In an article for the Guardian, Porritt – the founder of Forum for the Future and a former Green party chairman – says that the EU needs to “[speak] to the realities of the 21st century rather than the long-lost fantasies of the 20th century“.
These “realities”, he said, were climate change, income inequality and the prevalence of “neofascist” views on Europe and the union.
His calls came as Britain took to the polls for the local and European elections on Thursday May 22. The results of the latter were revealed on Sunday evening, with Nigel Farage’s Eurosceptic Ukip taking 27% of British votes – more than any other party.
The Green party, which Porritt chaired for six years until 1984, won an extra MEP in the south-west of England, taking its total to three overall. The result sees it leapfrog the Liberal Democrats into fourth.
On Ukip’s victory, Farage said, “The penny’s really dropped that as members of this union we cannot run our own country and crucially, we cannot control our own borders.”
Porritt wrote that the EU’s leadership on certain issues, such as climate change, has “made us all complacent” about the advantages of being part of Europe. Successfully tackling climate change, he said, requires a decoupling of “the pursuit of prosperity from carbon-intensive economic growth“.
He added, “The new European parliamentarians will need to articulate this non-negotiable physical reality with passion and a compelling upside story, framed around energy security (reducing both price volatility and dependence on imported gas); new skills (through local and community renewable energy schemes); new jobs; and an end to fuel poverty (particularly through comprehensive housing retrofits).”

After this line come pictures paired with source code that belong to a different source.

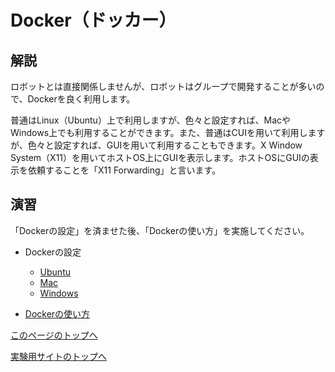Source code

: # Docker（ドッカー）

## 解説
ロボットとは直接関係しませんが、ロボットはグループで開発することが多いので、Dockerを良く利用します。

普通はLinux（Ubuntu）上で利用しますが、色々と設定すれば、MacやWindows上でも利用することができます。また、普通はCUIを用いて利用しますが、色々と設定すれば、GUIを用いて利用することもできます。X Window System（X11）を用いてホストOS上にGUIを表示します。ホストOSにGUIの表示を依頼することを「X11 Forwarding」と言います。


## 演習
「Dockerの設定」を済ませた後、「Dockerの使い方」を実施してください。

- Dockerの設定
    - [Ubuntu](https://stl-apu.github.io/laboratory_experiments/docker_ubuntu)
    - [Mac](https://stl-apu.github.io/laboratory_experiments/docker_mac)
    - [Windows](https://stl-apu.github.io/laboratory_experiments/docker_windows)

- [Dockerの使い方](https://stl-apu.github.io/laboratory_experiments/docker_commands)

[このページのトップへ](#)

[実験用サイトのトップへ](https://stl-apu.github.io/laboratory_experiments/)
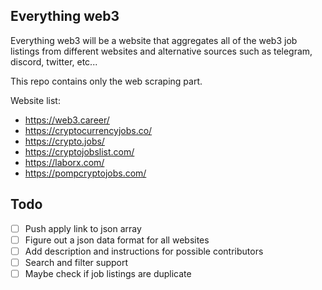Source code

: ## Everything web3
Everything web3 will be a website that aggregates all of the web3 job listings from different websites and alternative sources such as telegram, discord, twitter, etc...

This repo contains only the web scraping part.

Website list:
- https://web3.career/
- https://cryptocurrencyjobs.co/
- https://crypto.jobs/
- https://cryptojobslist.com/
- https://laborx.com/
- https://pompcryptojobs.com/

## Todo

- [ ] Push apply link to json array
- [ ] Figure out a json data format for all websites
- [ ] Add description and instructions for possible contributors
- [ ] Search and filter support
- [ ] Maybe check if job listings are duplicate
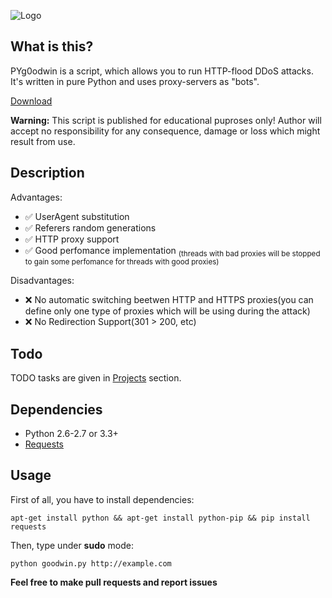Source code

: ![Logo](http://i.imgur.com/ZXQUpbq.png)

## What is this?
PYg0odwin is a script, which allows you to run HTTP-flood DDoS attacks. It's written in pure Python and uses proxy-servers as "bots".

[Download](https://github.com/JamesJGoodwin/PYg0odwin/releases)

**Warning:** This script is published for educational puproses only! Author will accept no responsibility for any consequence, damage or loss which might result from use.
## Description
Advantages:
* :white_check_mark: UserAgent substitution
* :white_check_mark: Referers random generations
* :white_check_mark: HTTP proxy support
* :white_check_mark: Good perfomance implementation <sub>(threads with bad proxies will be stopped to gain some perfomance for threads with good proxies)</sub>

Disadvantages:
* :x: No automatic switching beetwen HTTP and HTTPS proxies(you can define only one type of proxies which will be using during the attack)
* :x: No Redirection Support(301 > 200, etc)

## Todo
TODO tasks are given in [Projects](https://github.com/JamesJGoodwin/PYg0odwin/projects/1) section.

## Dependencies
* Python 2.6-2.7 or 3.3+
* [Requests](https://github.com/kennethreitz/requests)

## Usage
First of all, you have to install dependencies:

`apt-get install python && apt-get install python-pip && pip install requests`

Then, type under **sudo** mode:

`python goodwin.py http://example.com`

__Feel free to make pull requests and report issues__
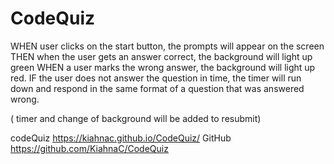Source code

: # CodeQuiz

WHEN user clicks on the start button, the prompts will appear on the screen
THEN when the user gets an answer correct, the background will light up green
WHEN a user marks the wrong answer, the background will light up red.
IF the user does not answer the question in time, the timer will run down and respond in the same format of a question that was answered wrong.

( timer and change of background will be added to resubmit)

codeQuiz  https://kiahnac.github.io/CodeQuiz/
GitHub  https://github.com/KiahnaC/CodeQuiz 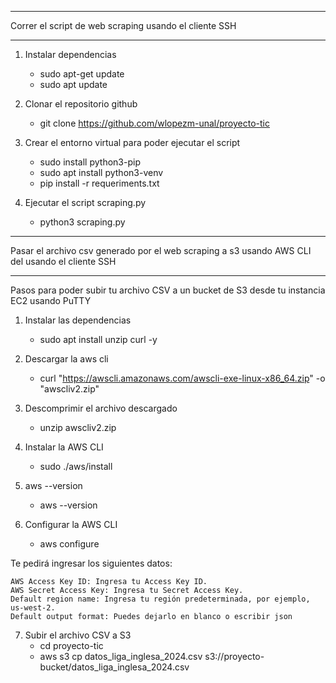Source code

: ----------------------------------------------------------------------------------------------------------------------
Correr el script de web scraping usando el cliente SSH

----------------------------------------------------------------------------------------------------------------------
1. Instalar dependencias
	* sudo apt-get update
	* sudo apt update

2. Clonar el repositorio github
	* git clone https://github.com/wlopezm-unal/proyecto-tic
3. Crear el entorno virtual para poder ejecutar el script
	* sudo install python3-pip
	* sudo apt install python3-venv
	* pip install -r requeriments.txt
4. Ejecutar el script scraping.py
	* python3 scraping.py

----------------------------------------------------------------------------------------------------------------------
Pasar el archivo csv generado por el web scraping a s3 usando AWS CLI del usando el cliente SSH

----------------------------------------------------------------------------------------------------------------------
Pasos para poder subir tu archivo CSV a un bucket de S3 desde tu instancia EC2 usando PuTTY
1. Instalar las dependencias
	* sudo apt install unzip curl -y 

2. Descargar la aws cli
	* curl "https://awscli.amazonaws.com/awscli-exe-linux-x86_64.zip" -o "awscliv2.zip"

3. Descomprimir el archivo descargado
	* unzip awscliv2.zip

4. Instalar la AWS CLI
	* sudo ./aws/install

5. aws --version
	* aws --version

6. Configurar la AWS CLI
	* aws configure

 Te pedirá ingresar los siguientes datos:

	AWS Access Key ID: Ingresa tu Access Key ID.
	AWS Secret Access Key: Ingresa tu Secret Access Key.
	Default region name: Ingresa tu región predeterminada, por ejemplo, us-west-2.
	Default output format: Puedes dejarlo en blanco o escribir json

7. Subir el archivo CSV a S3
	* cd proyecto-tic
	* aws s3 cp datos_liga_inglesa_2024.csv s3://proyecto-bucket/datos_liga_inglesa_2024.csv
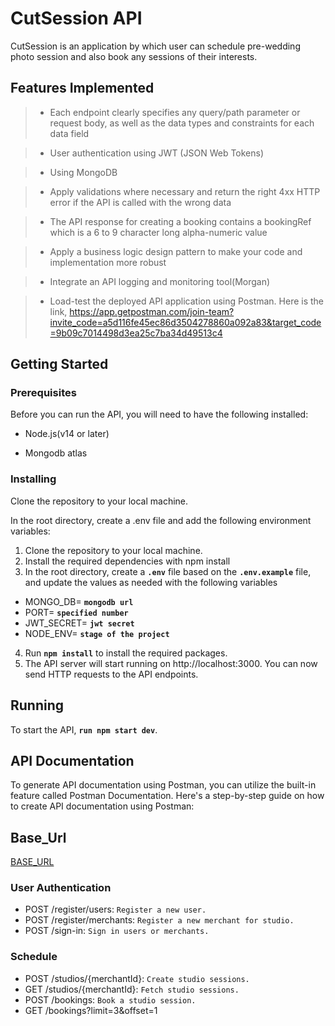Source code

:# **CutSession API**

CutSession is an application by which user can schedule pre-wedding photo session and also book any sessions of their interests.

## **Features Implemented**

> - Each endpoint clearly specifies any query/path parameter or request body, as well as the data types and constraints for each data field

> - User authentication using JWT (JSON Web Tokens)

> - Using MongoDB

> - Apply validations where necessary and return the right 4xx HTTP error if the API is called with the wrong data

> - The API response for creating a booking contains a bookingRef which is a 6 to 9 character long alpha-numeric value

> - Apply a business logic design pattern to make your code and implementation more robust

> - Integrate an API logging and monitoring tool(Morgan)

> - Load-test the deployed API application using Postman. Here is the link, https://app.getpostman.com/join-team?invite_code=a5d116fe45ec86d3504278860a092a83&target_code=9b09c7014498d3ea25c7ba34d49513c4

## **Getting Started**

### **Prerequisites**

Before you can run the API, you will need to have the following installed:

- Node.js(v14 or later)

- Mongodb atlas

### **Installing**

Clone the repository to your local machine.

In the root directory, create a .env file and add the
following environment variables:

1. Clone the repository to your local machine.
2. Install the required dependencies with npm install
3. In the root directory, create a **`.env`** file based on the **`.env.example`** file, and update the values as needed with the following variables

- MONGO_DB= **`mongodb url`**
- PORT= **`specified number`**
- JWT_SECRET= **`jwt secret`**
- NODE_ENV= **`stage of the project`**

4. Run **`npm install`** to install the required packages.
5. The API server will start running on http://localhost:3000. You can now send HTTP requests to the API endpoints.

## **Running**

To start the API, **`run npm start dev`**.

## **API Documentation**

To generate API documentation using Postman, you can utilize the built-in feature called Postman Documentation. Here's a step-by-step guide on how to create API documentation using Postman:

## **Base_Url**

[BASE_URL](https://cut-session-2t7b.onrender.com/api/)

### **User Authentication**

- POST /register/users: `Register a new user.`
- POST /register/merchants: `Register a new merchant for studio.`
- POST /sign-in: `Sign in users or merchants.`

### **Schedule**

- POST /studios/{merchantId}: `Create studio sessions.`
- GET /studios/{merchantId}: `Fetch studio sessions.`
- POST /bookings: `Book a studio session.`
- GET /bookings?limit=3&offset=1

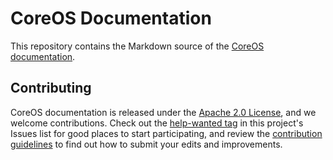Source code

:# CoreOS Documentation

This repository contains the Markdown source of the [CoreOS documentation][coreos-docs].

## Contributing

CoreOS documentation is released under the [Apache 2.0 License][asl], and we welcome contributions. Check out the [help-wanted tag][help-wanted] in this project's Issues list for good places to start participating, and review the [contribution guidelines][contributing] to find out how to submit your edits and improvements.


[asl]: LICENSE
[contributing]: CONTRIBUTING.md
[coreos-docs]: https://coreos.com/docs/
[help-wanted]: https://github.com/coreos/docs/issues?q=is%3Aopen+label%3Ahelp-wanted
[style]: STYLE.md "CoreOS Documentation Style and Formatting"
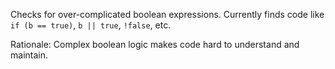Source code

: Checks for over-complicated boolean expressions. Currently finds
code like ` if (b == true)`, `b || true`, `!false`,
etc.

Rationale: Complex boolean logic makes code hard to understand and
maintain.
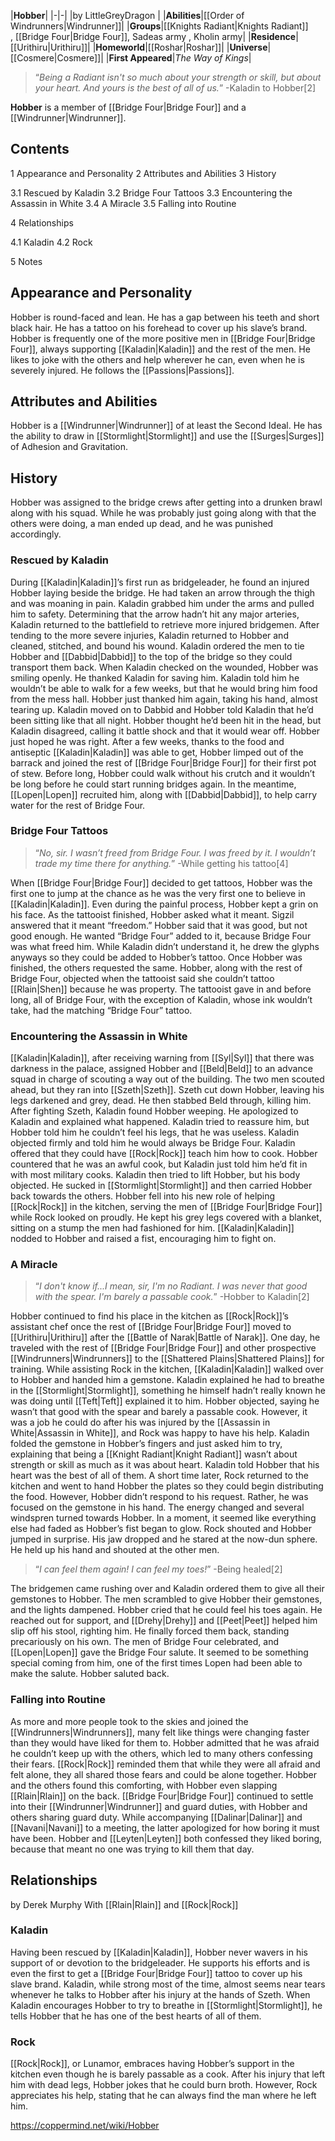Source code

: |**Hobber**|
|-|-|
|by  LittleGreyDragon |
|**Abilities**|[[Order of Windrunners\|Windrunner]]|
|**Groups**|[[Knights Radiant\|Knights Radiant]] , [[Bridge Four\|Bridge Four]], Sadeas army , Kholin army|
|**Residence**|[[Urithiru\|Urithiru]]|
|**Homeworld**|[[Roshar\|Roshar]]|
|**Universe**|[[Cosmere\|Cosmere]]|
|**First Appeared**|*The Way of Kings*|

>“*Being a Radiant isn't so much about your strength or skill, but about your heart. And yours is the best of all of us.*”
\-Kaladin to Hobber[2]


**Hobber** is a member of [[Bridge Four\|Bridge Four]] and a [[Windrunner\|Windrunner]].

## Contents

1 Appearance and Personality
2 Attributes and Abilities
3 History

3.1 Rescued by Kaladin
3.2 Bridge Four Tattoos
3.3 Encountering the Assassin in White
3.4 A Miracle
3.5 Falling into Routine


4 Relationships

4.1 Kaladin
4.2 Rock


5 Notes


## Appearance and Personality
Hobber is round-faced and lean. He has a gap between his teeth and short black hair. He has a tattoo on his forehead to cover up his slave’s brand. Hobber is frequently one of the more positive men in [[Bridge Four\|Bridge Four]], always supporting [[Kaladin\|Kaladin]] and the rest of the men. He likes to joke with the others and help wherever he can, even when he is severely injured. He follows the [[Passions\|Passions]].

## Attributes and Abilities
Hobber is a [[Windrunner\|Windrunner]] of at least the Second Ideal. He has the ability to draw in [[Stormlight\|Stormlight]] and use the [[Surges\|Surges]] of Adhesion and Gravitation.

## History
Hobber was assigned to the bridge crews after getting into a drunken brawl along with his squad. While he was probably just going along with that the others were doing, a man ended up dead, and he was punished accordingly.

### Rescued by Kaladin
During [[Kaladin\|Kaladin]]’s first run as bridgeleader, he found an injured Hobber laying beside the bridge. He had taken an arrow through the thigh and was moaning in pain. Kaladin grabbed him under the arms and pulled him to safety. Determining that the arrow hadn’t hit any major arteries, Kaladin returned to the battlefield to retrieve more injured bridgemen. After tending to the more severe injuries, Kaladin returned to Hobber and cleaned, stitched, and bound his wound. Kaladin ordered the men to tie Hobber and [[Dabbid\|Dabbid]] to the top of the bridge so they could transport them back.
When Kaladin checked on the wounded, Hobber was smiling openly. He thanked Kaladin for saving him. Kaladin told him he wouldn’t be able to walk for a few weeks, but that he would bring him food from the mess hall. Hobber just thanked him again, taking his hand, almost tearing up. Kaladin moved on to Dabbid and Hobber told Kaladin that he’d been sitting like that all night. Hobber thought he’d been hit in the head, but Kaladin disagreed, calling it battle shock and that it would wear off. Hobber just hoped he was right.
After a few weeks, thanks to the food and antiseptic [[Kaladin\|Kaladin]] was able to get, Hobber limped out of the barrack and joined the rest of [[Bridge Four\|Bridge Four]] for their first pot of stew. Before long, Hobber could walk without his crutch and it wouldn’t be long before he could start running bridges again. In the meantime, [[Lopen\|Lopen]] recruited him, along with [[Dabbid\|Dabbid]], to help carry water for the rest of Bridge Four.

### Bridge Four Tattoos
>“*No, sir. I wasn’t freed from Bridge Four. I was freed by it. I wouldn’t trade my time there for anything.*”
\-While getting his tattoo[4]

When [[Bridge Four\|Bridge Four]] decided to get tattoos, Hobber was the first one to jump at the chance as he was the very first one to believe in [[Kaladin\|Kaladin]]. Even during the painful process, Hobber kept a grin on his face. As the tattooist finished, Hobber asked what it meant. Sigzil answered that it meant “freedom.” Hobber said that it was good, but not good enough. He wanted “Bridge Four” added to it, because Bridge Four was what freed him. While Kaladin didn’t understand it, he drew the glyphs anyways so they could be added to Hobber’s tattoo. Once Hobber was finished, the others requested the same. Hobber, along with the rest of Bridge Four, objected when the tattooist said she couldn’t tattoo [[Rlain\|Shen]] because he was property. The tattooist gave in and before long, all of Bridge Four, with the exception of Kaladin, whose ink wouldn’t take, had the matching “Bridge Four” tattoo.

### Encountering the Assassin in White
[[Kaladin\|Kaladin]], after receiving warning from [[Syl\|Syl]] that there was darkness in the palace, assigned Hobber and [[Beld\|Beld]] to an advance squad in charge of scouting a way out of the building. The two men scouted ahead, but they ran into [[Szeth\|Szeth]]. Szeth cut down Hobber, leaving his legs darkened and grey, dead. He then stabbed Beld through, killing him. After fighting Szeth, Kaladin found Hobber weeping. He apologized to Kaladin and explained what happened. Kaladin tried to reassure him, but Hobber told him he couldn’t feel his legs, that he was useless. Kaladin objected firmly and told him he would always be Bridge Four. Kaladin offered that they could have [[Rock\|Rock]] teach him how to cook. Hobber countered that he was an awful cook, but Kaladin just told him he’d fit in with most military cooks. Kaladin then tried to lift Hobber, but his body objected. He sucked in [[Stormlight\|Stormlight]] and then carried Hobber back towards the others.
Hobber fell into his new role of helping [[Rock\|Rock]] in the kitchen, serving the men of [[Bridge Four\|Bridge Four]] while Rock looked on proudly. He kept his grey legs covered with a blanket, sitting on a stump the men had fashioned for him. [[Kaladin\|Kaladin]] nodded to Hobber and raised a fist, encouraging him to fight on.

### A Miracle
>“*I don't know if...I mean, sir, I'm no Radiant. I was never that good with the spear. I'm barely a passable cook.*”
\-Hobber to Kaladin[2]


Hobber continued to find his place in the kitchen as [[Rock\|Rock]]’s assistant chef once the rest of [[Bridge Four\|Bridge Four]] moved to [[Urithiru\|Urithiru]] after the [[Battle of Narak\|Battle of Narak]]. One day, he traveled with the rest of [[Bridge Four\|Bridge Four]] and other prospective [[Windrunners\|Windrunners]] to the [[Shattered Plains\|Shattered Plains]] for training. While assisting Rock in the kitchen, [[Kaladin\|Kaladin]] walked over to Hobber and handed him a gemstone. Kaladin explained he had to breathe in the [[Stormlight\|Stormlight]], something he himself hadn’t really known he was doing until [[Teft\|Teft]] explained it to him. Hobber objected, saying he wasn’t that good with the spear and barely a passable cook. However, it was a job he could do after his was injured by the [[Assassin in White\|Assassin in White]], and Rock was happy to have his help. Kaladin folded the gemstone in Hobber’s fingers and just asked him to try, explaining that being a [[Knight Radiant\|Knight Radiant]] wasn’t about strength or skill as much as it was about heart. Kaladin told Hobber that his heart was the best of all of them.
A short time later, Rock returned to the kitchen and went to hand Hobber the plates so they could begin distributing the food. However, Hobber didn’t respond to his request. Rather, he was focused on the gemstone in his hand. The energy changed and several windspren turned towards Hobber. In a moment, it seemed like everything else had faded as Hobber’s fist began to glow. Rock shouted and Hobber jumped in surprise. His jaw dropped and he stared at the now-dun sphere. He held up his hand and shouted at the other men.

>“*I can feel them again! I can feel my toes!*”
\-Being healed[2]

The bridgemen came rushing over and Kaladin ordered them to give all their gemstones to Hobber. The men scrambled to give Hobber their gemstones, and the lights dampened. Hobber cried that he could feel his toes again. He reached out for support, and [[Drehy\|Drehy]] and [[Peet\|Peet]] helped him slip off his stool, righting him. He finally forced them back, standing precariously on his own. The men of Bridge Four celebrated, and [[Lopen\|Lopen]] gave the Bridge Four salute. It seemed to be something special coming from him, one of the first times Lopen had been able to make the salute. Hobber saluted back.

### Falling into Routine
As more and more people took to the skies and joined the [[Windrunners\|Windrunners]], many felt like things were changing faster than they would have liked for them to. Hobber admitted that he was afraid he couldn’t keep up with the others, which led to many others confessing their fears. [[Rock\|Rock]] reminded them that while they were all afraid and felt alone, they all shared those fears and could be alone together. Hobber and the others found this comforting, with Hobber even slapping [[Rlain\|Rlain]] on the back.
[[Bridge Four\|Bridge Four]] continued to settle into their [[Windrunner\|Windrunner]] and guard duties, with Hobber and others sharing guard duty. While accompanying [[Dalinar\|Dalinar]] and [[Navani\|Navani]] to a meeting, the latter apologized for how boring it must have been. Hobber and [[Leyten\|Leyten]] both confessed they liked boring, because that meant no one was trying to kill them that day.

## Relationships
 by Derek Murphy With [[Rlain\|Rlain]] and [[Rock\|Rock]]
### Kaladin
Having been rescued by [[Kaladin\|Kaladin]], Hobber never wavers in his support of or devotion to the bridgeleader. He supports his efforts and is even the first to get a [[Bridge Four\|Bridge Four]] tattoo to cover up his slave brand. Kaladin, while strong most of the time, almost seems near tears whenever he talks to Hobber after his injury at the hands of Szeth. When Kaladin encourages Hobber to try to breathe in [[Stormlight\|Stormlight]], he tells Hobber that he has one of the best hearts of all of them.

### Rock
[[Rock\|Rock]], or Lunamor, embraces having Hobber’s support in the kitchen even though he is barely passable as a cook. After his injury that left him with dead legs, Hobber jokes that he could burn broth. However, Rock appreciates his help, stating that he can always find the man where he left him.



https://coppermind.net/wiki/Hobber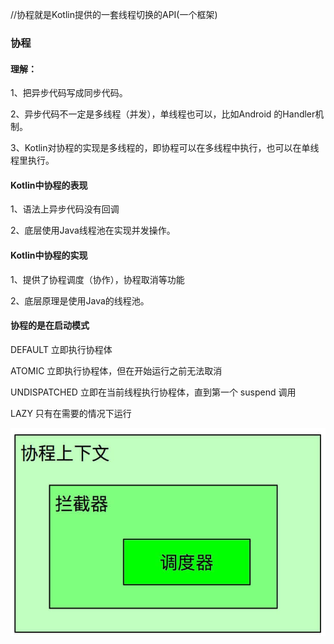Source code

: //协程就是Kotlin提供的一套线程切换的API(一个框架)
### 协程

#### 理解：

1、把异步代码写成同步代码。

2、异步代码不一定是多线程（并发），单线程也可以，比如Android 的Handler机制。

3、Kotlin对协程的实现是多线程的，即协程可以在多线程中执行，也可以在单线程里执行。

#### Kotlin中协程的表现

1、语法上异步代码没有回调

2、底层使用Java线程池在实现并发操作。

#### Kotlin中协程的实现

1、提供了协程调度（协作），协程取消等功能

2、底层原理是使用Java的线程池。

#### 协程的是在启动模式
DEFAULT	立即执行协程体

ATOMIC	立即执行协程体，但在开始运行之前无法取消

UNDISPATCHED	立即在当前线程执行协程体，直到第一个 suspend 调用

LAZY	只有在需要的情况下运行

![](1.jpg)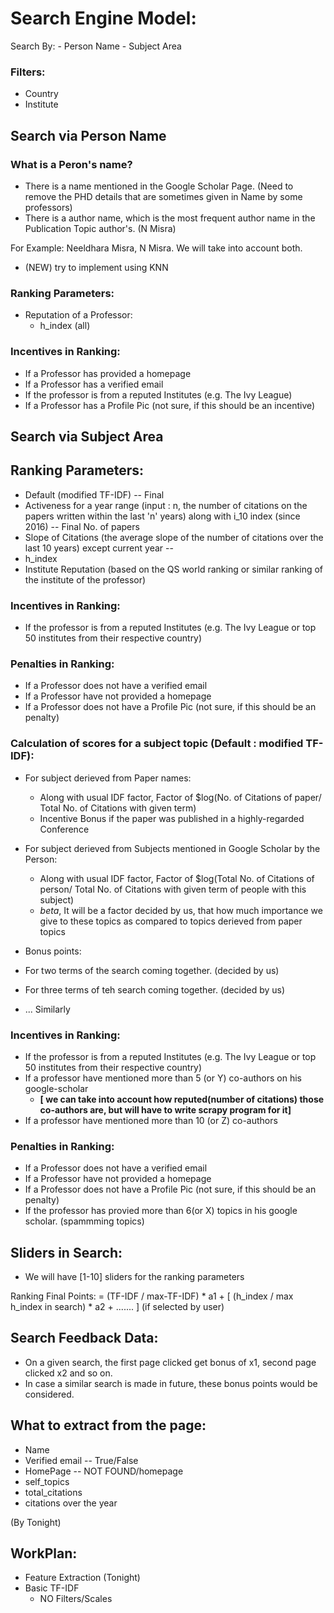 # Search Engine Model:

Search By:
    - Person Name
    - Subject Area

### Filters:
- Country
- Institute

## Search via Person Name

###  What is a Peron's name?
- There is a name mentioned in the Google Scholar Page. (Need to remove the PHD details that are sometimes given in Name by some professors)
- There is a author name, which is the most frequent author name in the Publication Topic author's. (N Misra)

For Example: Neeldhara Misra, N Misra. We will take into account both.
- (NEW) try to implement using KNN

### Ranking Parameters:
- Reputation of a Professor:
  - h_index (all)

### Incentives in Ranking:
- If a Professor has provided a homepage
- If a Professor has a verified email
- If the professor is from a reputed Institutes (e.g. The Ivy League)
- If a Professor has a Profile Pic (not sure, if this should be an incentive)


## Search via Subject Area

## Ranking Parameters:
  - Default (modified TF-IDF) -- Final
  - Activeness for a year range (input : n, the number of citations on the papers written within the last 'n' years) along with i_10 index (since 2016) -- Final No. of papers
  - Slope of Citations (the average slope of the number of citations over the last 10 years) except current year --
  - h_index
  - Institute Reputation (based on the QS world ranking or similar ranking of the institute of the professor)

### Incentives in Ranking:
- If the professor is from a reputed Institutes (e.g. The Ivy League or top 50 institutes from their respective country)

### Penalties in Ranking:
- If a Professor does not have a verified email
- If a Professor have not provided a homepage
- If a Professor does not have a Profile Pic (not sure, if this should be an penalty)

### Calculation of scores for a subject topic (Default : modified TF-IDF):
- For subject derieved from Paper names:
  - Along with usual IDF factor, Factor of $log(No. of Citations of paper/ Total No. of Citations with given term)
  - Incentive Bonus if the paper was published in a highly-regarded Conference

- For subject derieved from Subjects mentioned in Google Scholar by the Person:
  - Along with usual IDF factor, Factor of $log(Total No. of Citations of person/ Total No. of Citations with given term of people with this subject)
  - $beta$, It will be a factor decided by us, that how much importance we give to these topics as compared to topics derieved from paper topics

- Bonus points:
-  For two terms of the search coming together. (decided by us)
-  For three terms of teh search coming together. (decided by us)
-  ... Similarly

### Incentives in Ranking:
- If the professor is from a reputed Institutes (e.g. The Ivy League or top 50 institutes from their respective country)
- If a professor have mentioned more than 5 (or Y) co-authors on his google-scholar
  - **[ we can take into account how reputed(number of citations) those co-authors are, but will have to write scrapy program for it]**
- If a professor have mentioned more than 10 (or Z) co-authors

### Penalties in Ranking:
- If a Professor does not have a verified email
- If a Professor have not provided a homepage
- If a Professor does not have a Profile Pic (not sure, if this should be an penalty)
- If the professor has provied more than 6(or X) topics in his google scholar. (spammming topics)

## Sliders in Search:
- We will have [1-10] sliders for the ranking parameters 

Ranking Final Points:
 = (TF-IDF / max-TF-IDF) * a1 + [ (h_index / max h_index in search) * a2 +     .......                  ] (if selected by user)

## Search Feedback Data:
- On a given search, the first page clicked get bonus of x1, second page clicked x2 and so on.
- In case a similar search is made in future, these bonus points would be considered.


## What to extract from the page:
- Name 
- Verified email -- True/False
- HomePage -- NOT FOUND/homepage
- self_topics
- total_citations
- citations over the year

(By Tonight)

## WorkPlan:
- Feature Extraction (Tonight)
- Basic TF-IDF
  - NO Filters/Scales


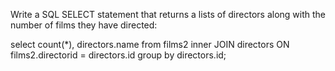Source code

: Write a SQL SELECT statement that returns a lists of directors along with the number of films they have directed:

select count(*), directors.name from films2
inner JOIN directors ON films2.directorid = directors.id
group by directors.id;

Porritt went on to call for an EU-wide carbon tax, a financial transaction tax and what he called “green quantitative easing” – which would involve investment in energy infrastructure, creating much-needed jobs across the continent.
He concluded, “The EU has helped make many good things happen for its citizens over the past few decades, particularly on environmental issues, consumer protection and workers’ rights. But the commission has lost the plot because it remains mired in the last century. To rebuild confidence and trust we will have to hack back the bureaucracy to work towards a resilient, just and genuinely sustainable future.”